I’m both ill and trying to get some work done today, so I don’t have the time to give Hal Blaine anything like the tribute he deserves, but I had to quickly mark his death here. Hal Blaine was one of the few session musicians who become almost as well-known as the musicians he played for, and deservedly so. While there’s some controversy over who played what on some records, we do know that Blaine was the first-call studio drummer in Los Angeles in the 1960s, and that he played on, if not every important record that came out of LA in the sixties, at least half of them.

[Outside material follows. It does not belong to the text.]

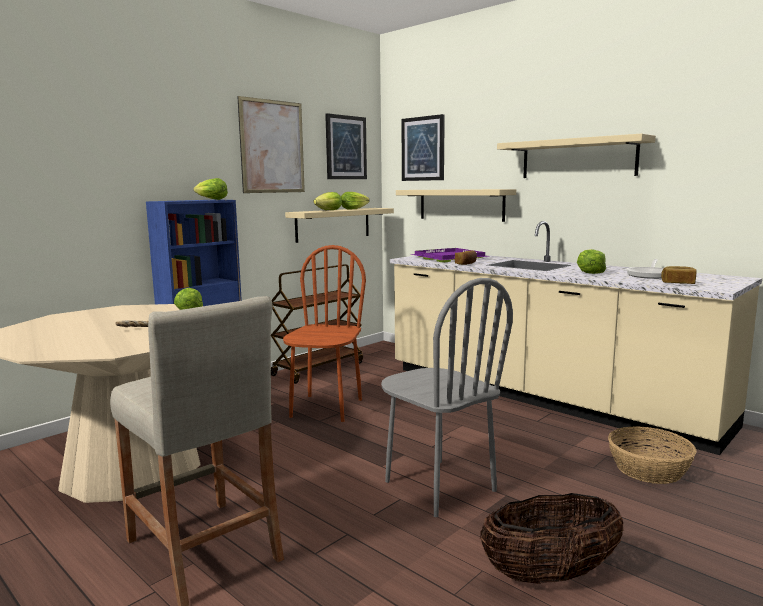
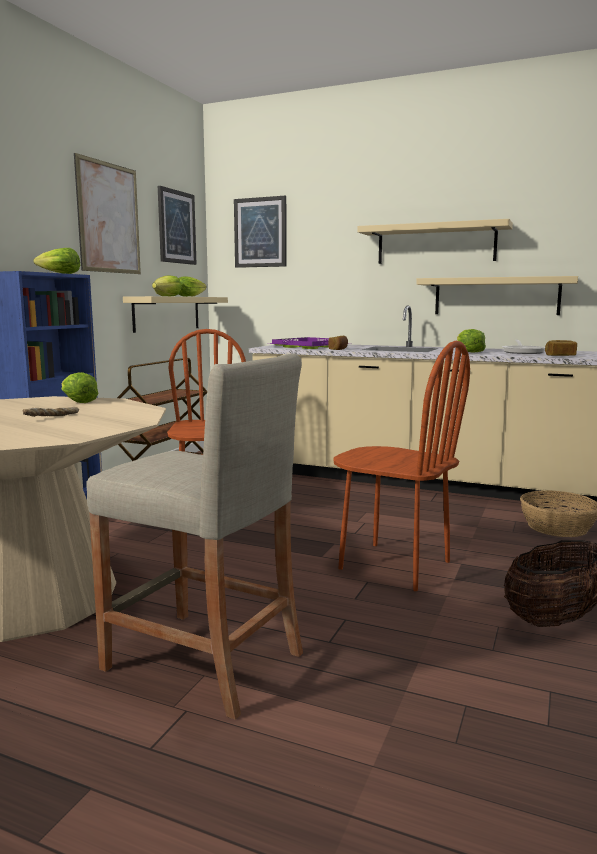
camera: 20 degrees left, 0 degrees up
(439, 486) = (394, 565): grey chair -> brown chair
(461, 204) = (307, 292): beige shelf -> beige shelf (496, 296)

He wasn’t a flashy player, but he had perfect feel, and he was a musician who could always be trusted to play just the right part. His opening to “Be My Baby”, almost certainly the most well-known bit of drumming from him, is a perfect example. It’s utterly simple, but utterly perfect.
Blaine was also often the contractor on those sessions, which meant that he was the one who was more responsible than anyone else for the conglomeration of msusicians that became known as the Wrecking Crew — a group that, while its membership varied depending on who was available for what date, had the distinctive sound that made pretty much every hit that came out of California in the 1960s. Blaine played on records for the Beach Boys, Glen Campbell, the Association, the Mamas and the Papas, the Byrds, Elvis, Sinatra, Roy Orbison, the Monkees… anyone who was making records in LA in the sixties. He even played on stuff that doesn’t sound like typical Wrecking Crew fare, like a couple of the tracks on Forever Changes and the 1974 Roxy cast live album for The Rocky Horror Show. But there was a distinctive sound to almost everything he and the rest of the Wrecking Crew played on. “Return to Sender” by Elvis, “Strangers in the Night” by Sinatra, “The Boxer” by Simon and Garfunkel, “A Taste of Honey” by Herb Alpert, “MacArthur Park” by Richard Harris, “Wouldn’t It Be Nice” by the Beach Boys, “Mary Mary” by the Monkees, and “Da Doo Ron Ron” by the Crystals are all vastly different records in terms of their feel, their arrangements, and even their quality. But they all have a similar sonic palette, and they all sound like the Wrecking Crew. And the drums on them all sound like Hal Blaine.
He was a drummer’s drummer, and while I know some drummers who don’t rank him as the absolute best, I know none who wouldn’t put him in the top five or ten drummers of all time. He’ll be missed.
Oh no!
I didn’t know he was on the Rocky Horror live cast album, that’s great.